**What the task requires**
Return all the entries below exactly, except for the images they hold.

**Stored items from a collection**
----
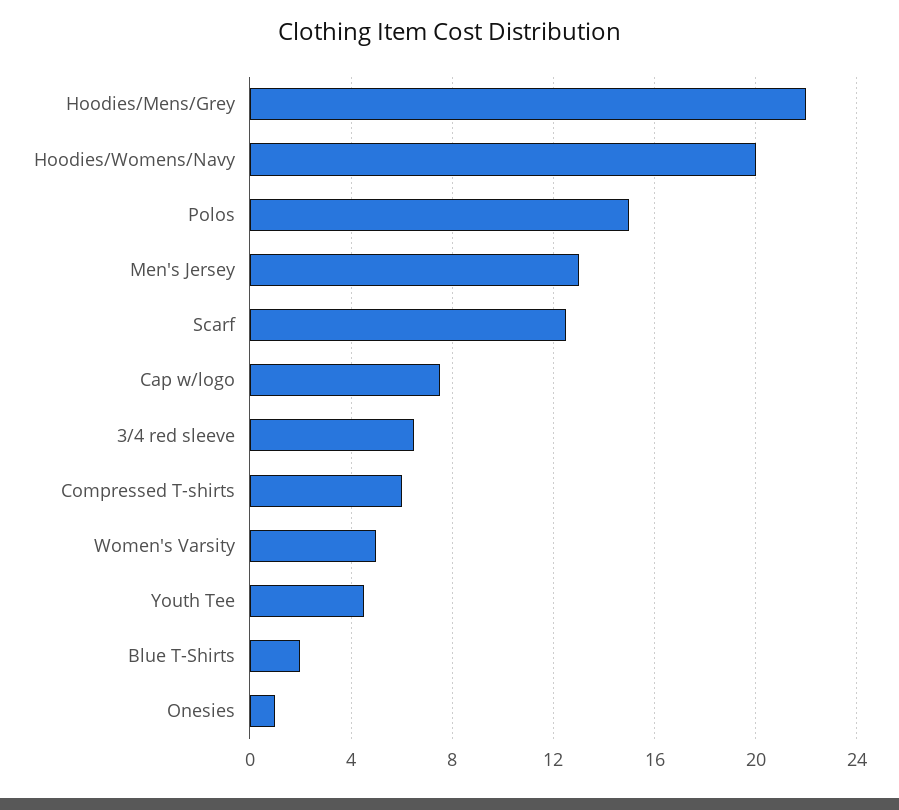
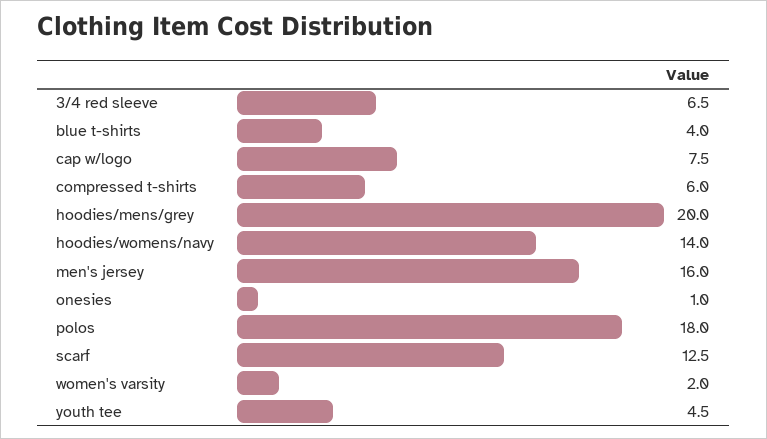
Hoodies/Mens/Grey: 22 -> 20
Hoodies/Womens/Navy: 20 -> 14
Polos: 15 -> 18
Men's Jersey: 13 -> 16
Women's Varsity: 5 -> 2
Blue T-Shirts: 2 -> 4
----
**Task output**
Hoodies/Mens/Grey: 22 -> 20
Hoodies/Womens/Navy: 20 -> 14
Polos: 15 -> 18
Men's Jersey: 13 -> 16
Women's Varsity: 5 -> 2
Blue T-Shirts: 2 -> 4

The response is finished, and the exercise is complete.